Complexes of coinage metals can potentially be used as alternatives to platinum-based chemotherapeutic drugs. Silver is a coinage metal that can potentially improve the spectrum of efficacy in various cancers treatment, such as malignant melanoma. Melanoma is the most aggressive form of skin cancer that is often diagnosed in young and middle-aged adults. Silver has high reactivity with skin proteins and can be developed as a malignant melanoma treatment modality. Therefore, this study aims to identify the anti-proliferative and genotoxic effects of silver(I) complexes with mixed-ligands of thiosemicarbazones and diphenyl(p-tolyl)phosphine ligands in the human melanoma SK-MEL-28 cell line. The anti-proliferative effects of a series of silver(I) complex compounds labelled as OHBT, DOHBT, BrOHBT, OHMBT, and BrOHMBT were evaluated on SK-MEL-28 cells by using the Sulforhodamine B assay. Then, DNA damage analysis was performed in a time-dependent manner (30 min, 1 h and 4 h) by using alkaline comet assay to investigate the genotoxicity of OHBT and BrOHMBT at their respective IC50 values. The mode of cell death was studied using Annexin V-FITC/PI flow cytometry assay. Our current findings demonstrated that all silver(I) complex compounds showed good anti-proliferative activity.
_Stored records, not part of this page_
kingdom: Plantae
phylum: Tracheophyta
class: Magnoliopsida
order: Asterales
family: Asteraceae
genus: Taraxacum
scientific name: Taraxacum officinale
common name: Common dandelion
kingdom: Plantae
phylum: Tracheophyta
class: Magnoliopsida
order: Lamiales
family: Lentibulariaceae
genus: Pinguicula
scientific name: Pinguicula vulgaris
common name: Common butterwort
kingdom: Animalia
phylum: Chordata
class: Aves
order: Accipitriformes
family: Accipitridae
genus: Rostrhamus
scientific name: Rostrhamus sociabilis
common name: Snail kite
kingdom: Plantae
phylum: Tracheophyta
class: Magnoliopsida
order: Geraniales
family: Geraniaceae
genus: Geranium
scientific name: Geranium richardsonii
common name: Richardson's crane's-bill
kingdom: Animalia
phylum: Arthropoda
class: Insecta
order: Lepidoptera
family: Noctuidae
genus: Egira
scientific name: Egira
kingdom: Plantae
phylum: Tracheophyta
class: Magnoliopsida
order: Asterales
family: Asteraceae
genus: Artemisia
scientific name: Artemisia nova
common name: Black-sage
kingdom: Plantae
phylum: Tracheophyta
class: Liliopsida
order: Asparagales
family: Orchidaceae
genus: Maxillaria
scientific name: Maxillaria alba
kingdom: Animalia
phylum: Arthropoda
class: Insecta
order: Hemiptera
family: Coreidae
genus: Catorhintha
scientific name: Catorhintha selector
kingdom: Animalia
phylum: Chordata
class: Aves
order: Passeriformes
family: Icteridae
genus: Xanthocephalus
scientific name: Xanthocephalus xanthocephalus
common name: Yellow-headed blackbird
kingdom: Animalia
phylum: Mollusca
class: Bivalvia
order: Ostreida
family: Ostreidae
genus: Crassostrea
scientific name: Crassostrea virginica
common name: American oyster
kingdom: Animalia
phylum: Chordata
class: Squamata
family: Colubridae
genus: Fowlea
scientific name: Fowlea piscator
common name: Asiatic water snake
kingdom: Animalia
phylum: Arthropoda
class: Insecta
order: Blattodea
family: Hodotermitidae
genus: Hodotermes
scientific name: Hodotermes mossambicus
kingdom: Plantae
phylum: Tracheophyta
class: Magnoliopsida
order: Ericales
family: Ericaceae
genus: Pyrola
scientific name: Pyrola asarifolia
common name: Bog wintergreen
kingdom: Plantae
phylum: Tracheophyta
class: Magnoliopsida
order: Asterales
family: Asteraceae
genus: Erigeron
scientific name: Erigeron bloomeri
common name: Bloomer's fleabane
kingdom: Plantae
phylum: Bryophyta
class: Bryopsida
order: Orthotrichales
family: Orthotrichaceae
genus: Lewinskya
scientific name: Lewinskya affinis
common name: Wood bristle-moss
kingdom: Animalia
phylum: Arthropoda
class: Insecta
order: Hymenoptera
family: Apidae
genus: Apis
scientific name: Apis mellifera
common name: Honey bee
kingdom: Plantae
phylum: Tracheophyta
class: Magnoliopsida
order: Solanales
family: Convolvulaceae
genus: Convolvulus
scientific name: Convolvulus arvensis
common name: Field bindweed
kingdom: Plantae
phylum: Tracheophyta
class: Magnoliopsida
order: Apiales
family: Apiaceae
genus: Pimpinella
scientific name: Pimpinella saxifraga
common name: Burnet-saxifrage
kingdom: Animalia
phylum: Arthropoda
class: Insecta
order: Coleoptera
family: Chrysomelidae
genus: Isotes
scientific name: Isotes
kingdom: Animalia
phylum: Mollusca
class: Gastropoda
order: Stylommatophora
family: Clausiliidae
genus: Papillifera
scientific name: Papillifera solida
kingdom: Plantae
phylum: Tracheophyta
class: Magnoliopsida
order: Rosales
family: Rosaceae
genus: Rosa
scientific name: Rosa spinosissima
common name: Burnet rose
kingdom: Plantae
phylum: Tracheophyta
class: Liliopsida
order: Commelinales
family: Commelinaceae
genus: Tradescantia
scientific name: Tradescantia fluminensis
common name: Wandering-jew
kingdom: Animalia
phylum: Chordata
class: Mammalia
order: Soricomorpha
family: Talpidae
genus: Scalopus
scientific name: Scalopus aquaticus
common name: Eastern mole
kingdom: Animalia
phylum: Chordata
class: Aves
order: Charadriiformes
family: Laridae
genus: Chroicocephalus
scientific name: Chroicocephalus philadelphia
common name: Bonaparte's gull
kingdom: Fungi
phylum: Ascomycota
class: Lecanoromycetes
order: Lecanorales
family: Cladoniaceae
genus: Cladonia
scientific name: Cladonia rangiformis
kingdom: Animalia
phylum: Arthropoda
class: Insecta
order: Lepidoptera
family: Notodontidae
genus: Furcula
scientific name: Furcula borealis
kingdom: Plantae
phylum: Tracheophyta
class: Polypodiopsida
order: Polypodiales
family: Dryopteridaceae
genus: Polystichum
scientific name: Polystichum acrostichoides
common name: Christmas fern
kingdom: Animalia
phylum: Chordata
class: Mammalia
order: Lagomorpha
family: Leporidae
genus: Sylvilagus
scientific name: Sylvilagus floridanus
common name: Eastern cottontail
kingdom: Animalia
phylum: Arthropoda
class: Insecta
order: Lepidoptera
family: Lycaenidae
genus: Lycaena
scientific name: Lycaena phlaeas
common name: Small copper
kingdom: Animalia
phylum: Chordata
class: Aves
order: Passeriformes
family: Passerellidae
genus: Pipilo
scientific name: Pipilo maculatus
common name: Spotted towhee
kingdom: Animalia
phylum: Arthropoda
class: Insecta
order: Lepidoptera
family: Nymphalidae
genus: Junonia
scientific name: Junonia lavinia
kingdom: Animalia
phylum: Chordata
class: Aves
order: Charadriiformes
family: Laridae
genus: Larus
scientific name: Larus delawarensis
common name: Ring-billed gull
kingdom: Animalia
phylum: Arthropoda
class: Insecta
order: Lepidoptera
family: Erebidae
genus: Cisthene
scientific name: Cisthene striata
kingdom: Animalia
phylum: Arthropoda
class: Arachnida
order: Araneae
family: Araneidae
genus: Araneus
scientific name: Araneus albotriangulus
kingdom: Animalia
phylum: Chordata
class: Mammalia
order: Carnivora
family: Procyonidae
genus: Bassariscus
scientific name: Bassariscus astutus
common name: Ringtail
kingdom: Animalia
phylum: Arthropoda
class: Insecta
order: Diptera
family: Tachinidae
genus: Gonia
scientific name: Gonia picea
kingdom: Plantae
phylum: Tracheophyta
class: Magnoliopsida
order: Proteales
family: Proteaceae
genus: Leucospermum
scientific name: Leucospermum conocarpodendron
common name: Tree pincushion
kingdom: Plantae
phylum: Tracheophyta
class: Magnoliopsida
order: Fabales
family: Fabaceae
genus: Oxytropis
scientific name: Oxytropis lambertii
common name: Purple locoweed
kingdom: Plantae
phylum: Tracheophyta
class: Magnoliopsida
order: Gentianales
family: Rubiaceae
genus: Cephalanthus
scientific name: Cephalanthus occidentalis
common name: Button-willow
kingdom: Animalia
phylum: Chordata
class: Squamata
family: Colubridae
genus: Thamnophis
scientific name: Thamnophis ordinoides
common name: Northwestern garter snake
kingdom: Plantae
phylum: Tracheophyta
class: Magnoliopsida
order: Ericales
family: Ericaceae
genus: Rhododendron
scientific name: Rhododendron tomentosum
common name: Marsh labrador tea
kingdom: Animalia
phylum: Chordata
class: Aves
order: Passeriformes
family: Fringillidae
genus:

The IC50 values of OHBT, DOHBT, BrOHBT, OHMBT, and BrOHMBT were 2.38 ± 0.3 μM, 2.70 ± 0.17 μM, 1.34 ± 0.22 μM, 2.82 ± 0.45 μM, and 0.64 ± 0.04 μM respectively. Then, DNA damage analysis showed that OHBT and BrOHMBT could induce DNA strand breaks in a time-dependent manner, with OHBT being more prominent than BrOHMBT. This effect was accompanied by apoptosis induction in SK-MEL-28, as evaluated using Annexin V-FITC/PI assay. In conclusion, silver(I) complexes with mixed-ligands of thiosemicarbazones and diphenyl(p-tolyl)phosphine exerted anti-proliferative activities by inhibiting cancer cell growth, inducing significant DNA damage and ultimately resulting in apoptosis.